Problems to work on
(a) According to the investment diversification text, what is the main risk of structured products?
(b) Continue the investment diversification text from where it stops.

Turbulence in the equity and property markets over the last year has reaffirmed that reliance on one or two assets or methods of investing will eventually bring disappointment.

 

One reaction has been for investment advisers and banks to guide clients to cautious/conservative multi asset fund management - we have done some of this ourselves. Whilst this might suit a cautious/balanced investor by mainstream thinking and FSA guidance (that’s the government!), we argue that a client who categorises themselves as high risk and builds a range of different assets wider than mainstream government regulated funds, may well be much better off in the longer term.

 

An alternative proposal to regulated portfolio or fund management where daily access is available, is to spread any capital between the ideas illustrated below, diversifying risk into assets which do not necessarily move with the main markets. These include Investment Trusts, Structured Products, Alternative Assets, Hedge Funds and Commodities.

 

The following conceptual proposition would be for high risk investors with approximately £100,000 plus to invest for 5 years plus.

 

Investment Trusts

Investment Trusts might be considered as more effective vehicles to access the investment world than Unit Trusts, OIECS and Insurance Company funds because

  • they raise a fixed amount of funds to invest, not suffering from excessive in or outflows of money
  • their ability to borrow money can enhance returns and increase risk
  • of their flexibility to hold large amounts of cash when deemed prudent
  • their managers tend to remain in place much longer than Unit Trust managers
  • of the possibility to buy investment trusts at a discount to their net asset value

Example of an Environmental Markets Investment Trust

This invests in companies making a positive impact on the environment, investing approximately :- 1/3 in energy stocks, such as wind power and solar panel technology, 1/3 into the water sector 1/3 into waste management and other environmentally sensitive stocks

 

The trust has had a good long-term record and should continue to benefit from the increasing interest in climate change.

 

Structured Products

These provide investors with exposure to stock markets with a degree of downside protection. Those that have been in existence for some time, launched when the market was considerably lower than it is today, have the potential to give positive returns even if markets fall from their current level. Structured products have a fixed life and generally pay out no income. They are traded on a daily basis to avoid being “locked in” for the life of the investment.

 

The main risk is if the banks where the money has been deposited over the life of the product were to go bust. If that were to happen we would have far more serious things to worry about than these particular investments!

 

An advantage is that they strip out the movement in the currency so that returns depend purely on the underlying index and not movements in the currency, further reducing the risk in overseas investment.

 

Example showing steady growth in a falling stock market

These shares have a life of between one and four years. The position is reviewed on February 6 each year. Launch level was 5875.40. Shares pay out 11p per annum providing the index has not dropped by 10% per annum. Current price is 99.25p giving returns as follows:-

  • On 6 February 2009 FTSE 100 is at or above 5287.86 return is 111p
  • On 8 February 2010 FTSE 100 is at or above 4700.32 return is 122p
  • On 7 February 2011 FTSE 100 is at or above 4112.78 return is 133p
  • On 9 February 2012 FTSE 100 is at or above 3525.24 return is 144p

If the market does not fall by 10% per annum in four years, investors should receive growth of 11% per annum. Only if the market were to fall by more than 50% from its launch date to a level of 2937, will investors’ capital be at risk since, if the market does dip below this point in the next four years and does not recover, then losses will be on the basis of one for one on the downside.

Data excerpt
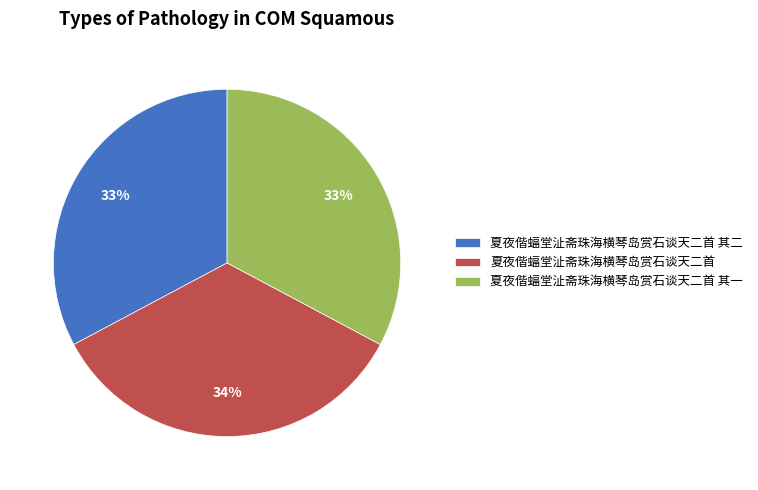

The 夏夜偕蝠堂沚斋珠海横琴岛赏石谈天二首 slice represents 22% of the pie. True or false?

False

Response list
(a) The main risk is that the banks where the money has been deposited over the life of the product could go bust.

(b)
 

This gives the opportunity of a positive return even if the market falls for the next few years. The market already appears to be discounting a lot of bad news and may begin to recover, in which case 111p will be received in a year’s time. This would be a reasonable return compared with returns on cash and compares favorably with the yield on gilts.

 

Alternative Assets

These are invested in areas that do not necessarily move in line with equity markets.

 

Example of an Infrastructure Investment Trust

This should be able to pay secure and above average level of income which could also keep pace with inflation. This vehicle is invested in a portfolio of relatively mature public finance initiative projects, where the government is paying out a regular stream of income to maintain public buildings. The trust manages these contracts and uses its size to negotiate better terms. It is scheduled to pay out a dividend yield of around 5.0%. Since these contracts are government guaranteed and relatively long-term, this level of income is attractive compared to returns over long cash deposits and government gilts.

 

Hedge Funds

Previously a combination of tax and regulation made it very difficult for all but the most wealthy to buy into this asset class. There are now a number of good quality fund of funds available to the private client on the stock market.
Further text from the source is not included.